O ciclo de alta teve início em setembro de 2024, quando o Copom deu início à elevação da Selic, que então estava em 10,5% ao ano. Em junho, a taxa atingiu 15%, o maior nível desde julho de 2006 (15,25%). A última reunião do Copom, na quarta-feira passada (30), decidiu manter a taxa nesse mesmo patamar.
Uma consequência dos juros elevados é o efeito restritivo, que combate a inflação. A elevação da taxa encarece empréstimos ─ tanto para pessoas físicas quanto para empresas ─ e desencoraja investimentos, já que pode ser mais vantajoso manter o dinheiro aplicado, rendendo juros altos, do que assumir riscos em atividades produtivas.
Essa série de impactos desacelera a economia. Daí decorre o impacto negativo: menos atividade normalmente resulta em menos empregos e menor renda. De acordo com o BC, o efeito da Selic na inflação leva de seis a nove meses para se tornar relevante.
Resistência
O economista Rodolpho Tobler, do Instituto Brasileiro de Economia (Ibre) da Fundação Getulio Vargas (FGV), destaca a natureza “contraditória” do panorama econômico.

══════════

DETALHES DA TAREFA: Transcreva do texto sobre a taxa Selic o trecho que começa em "Uma consequência dos" e termina em "em atividades produtivas.".

Dados armazenados
══════════

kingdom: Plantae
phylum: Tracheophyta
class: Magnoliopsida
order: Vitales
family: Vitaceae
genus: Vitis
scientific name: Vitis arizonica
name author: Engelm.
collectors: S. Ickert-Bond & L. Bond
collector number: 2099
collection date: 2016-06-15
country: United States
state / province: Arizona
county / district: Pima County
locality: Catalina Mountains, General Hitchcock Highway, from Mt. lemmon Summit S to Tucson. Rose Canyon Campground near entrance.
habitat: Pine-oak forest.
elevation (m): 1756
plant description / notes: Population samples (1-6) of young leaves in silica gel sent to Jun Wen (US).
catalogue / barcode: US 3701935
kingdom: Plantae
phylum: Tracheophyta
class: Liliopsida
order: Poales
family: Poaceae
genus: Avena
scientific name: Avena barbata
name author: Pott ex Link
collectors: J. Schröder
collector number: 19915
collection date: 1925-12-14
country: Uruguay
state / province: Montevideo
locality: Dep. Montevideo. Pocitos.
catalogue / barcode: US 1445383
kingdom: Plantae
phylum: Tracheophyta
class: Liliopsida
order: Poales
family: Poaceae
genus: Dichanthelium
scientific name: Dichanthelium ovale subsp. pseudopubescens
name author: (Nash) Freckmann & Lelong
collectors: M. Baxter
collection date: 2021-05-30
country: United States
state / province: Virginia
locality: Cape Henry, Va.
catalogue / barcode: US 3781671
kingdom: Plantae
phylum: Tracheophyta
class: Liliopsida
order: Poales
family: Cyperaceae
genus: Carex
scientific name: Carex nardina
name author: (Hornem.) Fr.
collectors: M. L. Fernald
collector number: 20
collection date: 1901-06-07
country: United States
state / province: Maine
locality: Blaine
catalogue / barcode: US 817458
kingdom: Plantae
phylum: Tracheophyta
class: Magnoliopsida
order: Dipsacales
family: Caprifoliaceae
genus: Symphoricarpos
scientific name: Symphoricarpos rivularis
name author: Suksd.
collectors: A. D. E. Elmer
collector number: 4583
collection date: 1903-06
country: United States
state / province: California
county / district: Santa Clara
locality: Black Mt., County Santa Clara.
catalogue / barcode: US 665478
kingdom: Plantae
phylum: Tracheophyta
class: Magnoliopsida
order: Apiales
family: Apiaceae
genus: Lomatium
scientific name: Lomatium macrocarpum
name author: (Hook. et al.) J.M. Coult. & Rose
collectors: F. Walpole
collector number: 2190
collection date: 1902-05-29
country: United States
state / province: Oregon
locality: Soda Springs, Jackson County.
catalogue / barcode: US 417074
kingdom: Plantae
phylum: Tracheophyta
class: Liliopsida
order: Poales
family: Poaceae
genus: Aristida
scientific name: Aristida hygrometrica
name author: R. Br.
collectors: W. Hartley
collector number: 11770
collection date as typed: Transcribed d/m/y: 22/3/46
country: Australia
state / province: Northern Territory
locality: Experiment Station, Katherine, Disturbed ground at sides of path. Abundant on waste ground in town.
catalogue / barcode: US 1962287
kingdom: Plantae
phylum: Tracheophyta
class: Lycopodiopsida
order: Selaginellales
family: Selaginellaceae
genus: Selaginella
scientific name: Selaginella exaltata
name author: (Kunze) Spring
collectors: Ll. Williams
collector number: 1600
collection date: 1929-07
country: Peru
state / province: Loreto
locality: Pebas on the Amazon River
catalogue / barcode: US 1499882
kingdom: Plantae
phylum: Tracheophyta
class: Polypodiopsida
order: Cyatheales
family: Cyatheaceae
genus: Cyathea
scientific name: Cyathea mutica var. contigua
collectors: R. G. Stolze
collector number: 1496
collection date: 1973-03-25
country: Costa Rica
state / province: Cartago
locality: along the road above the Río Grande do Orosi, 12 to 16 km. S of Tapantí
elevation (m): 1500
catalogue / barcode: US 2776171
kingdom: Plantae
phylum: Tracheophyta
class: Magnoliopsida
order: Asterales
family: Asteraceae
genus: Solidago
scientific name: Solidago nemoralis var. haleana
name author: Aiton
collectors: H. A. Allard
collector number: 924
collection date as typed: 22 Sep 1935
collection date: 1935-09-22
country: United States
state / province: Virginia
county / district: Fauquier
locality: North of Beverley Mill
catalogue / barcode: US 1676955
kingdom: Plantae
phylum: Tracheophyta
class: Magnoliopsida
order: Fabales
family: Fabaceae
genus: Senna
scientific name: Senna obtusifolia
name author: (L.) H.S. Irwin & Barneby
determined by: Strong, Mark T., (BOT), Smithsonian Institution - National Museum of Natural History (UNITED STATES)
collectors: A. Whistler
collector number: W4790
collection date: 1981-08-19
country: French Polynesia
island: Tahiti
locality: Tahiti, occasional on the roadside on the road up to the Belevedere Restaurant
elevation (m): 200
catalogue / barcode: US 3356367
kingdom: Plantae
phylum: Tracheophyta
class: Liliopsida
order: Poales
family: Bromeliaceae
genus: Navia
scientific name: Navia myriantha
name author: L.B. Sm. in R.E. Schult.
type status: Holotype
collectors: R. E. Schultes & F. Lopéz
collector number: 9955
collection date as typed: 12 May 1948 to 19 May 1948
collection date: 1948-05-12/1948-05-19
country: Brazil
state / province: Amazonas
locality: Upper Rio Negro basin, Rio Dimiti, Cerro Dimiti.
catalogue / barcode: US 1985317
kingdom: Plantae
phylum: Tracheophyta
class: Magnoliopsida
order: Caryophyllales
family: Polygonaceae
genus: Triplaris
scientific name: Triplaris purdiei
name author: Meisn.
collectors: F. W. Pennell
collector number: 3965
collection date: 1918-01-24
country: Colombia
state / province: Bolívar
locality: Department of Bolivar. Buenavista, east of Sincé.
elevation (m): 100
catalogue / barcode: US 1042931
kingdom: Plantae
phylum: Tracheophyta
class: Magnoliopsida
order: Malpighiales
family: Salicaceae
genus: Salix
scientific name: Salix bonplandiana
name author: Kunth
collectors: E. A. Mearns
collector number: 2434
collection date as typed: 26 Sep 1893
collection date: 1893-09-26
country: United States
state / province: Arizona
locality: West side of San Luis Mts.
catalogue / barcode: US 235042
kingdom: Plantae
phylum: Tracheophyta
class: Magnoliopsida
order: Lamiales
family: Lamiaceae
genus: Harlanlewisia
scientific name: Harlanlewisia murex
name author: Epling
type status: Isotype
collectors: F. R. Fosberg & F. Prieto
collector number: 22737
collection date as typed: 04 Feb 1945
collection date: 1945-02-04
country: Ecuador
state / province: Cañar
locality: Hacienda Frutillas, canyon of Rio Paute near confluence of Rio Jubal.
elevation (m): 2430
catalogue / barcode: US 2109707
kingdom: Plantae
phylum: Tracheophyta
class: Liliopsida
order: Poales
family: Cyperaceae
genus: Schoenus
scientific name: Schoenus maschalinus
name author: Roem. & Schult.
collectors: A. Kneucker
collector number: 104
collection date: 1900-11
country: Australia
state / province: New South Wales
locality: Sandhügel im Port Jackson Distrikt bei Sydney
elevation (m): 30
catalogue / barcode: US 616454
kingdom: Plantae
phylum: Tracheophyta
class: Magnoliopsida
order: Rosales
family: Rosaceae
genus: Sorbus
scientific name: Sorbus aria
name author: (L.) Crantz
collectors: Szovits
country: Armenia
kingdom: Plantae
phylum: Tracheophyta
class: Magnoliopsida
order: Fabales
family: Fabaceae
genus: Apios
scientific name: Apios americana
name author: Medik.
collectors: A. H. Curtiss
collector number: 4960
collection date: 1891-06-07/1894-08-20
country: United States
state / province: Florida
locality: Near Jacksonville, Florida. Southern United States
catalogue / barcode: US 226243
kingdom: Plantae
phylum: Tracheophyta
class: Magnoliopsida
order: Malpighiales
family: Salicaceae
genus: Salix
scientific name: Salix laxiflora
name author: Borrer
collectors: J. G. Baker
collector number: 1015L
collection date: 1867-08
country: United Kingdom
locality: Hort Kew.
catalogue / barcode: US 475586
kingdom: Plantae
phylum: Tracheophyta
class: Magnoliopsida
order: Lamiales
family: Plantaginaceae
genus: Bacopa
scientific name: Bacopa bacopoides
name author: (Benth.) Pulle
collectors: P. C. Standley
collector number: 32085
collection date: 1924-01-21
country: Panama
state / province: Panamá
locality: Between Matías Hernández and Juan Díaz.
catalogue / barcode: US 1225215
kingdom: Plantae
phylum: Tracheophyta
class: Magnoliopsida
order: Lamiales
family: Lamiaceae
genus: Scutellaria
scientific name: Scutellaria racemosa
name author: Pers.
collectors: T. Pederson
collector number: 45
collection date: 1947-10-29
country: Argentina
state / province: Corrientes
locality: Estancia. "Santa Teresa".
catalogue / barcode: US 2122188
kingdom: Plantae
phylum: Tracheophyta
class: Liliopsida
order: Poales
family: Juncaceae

══════════

RESOLUÇÃO DA TAREFA:
Uma consequência dos juros elevados é o efeito restritivo, que combate a inflação. A elevação da taxa encarece empréstimos ─ tanto para pessoas físicas quanto para empresas ─ e desencoraja investimentos, já que pode ser mais vantajoso manter o dinheiro aplicado, rendendo juros altos, do que assumir riscos em atividades produtivas.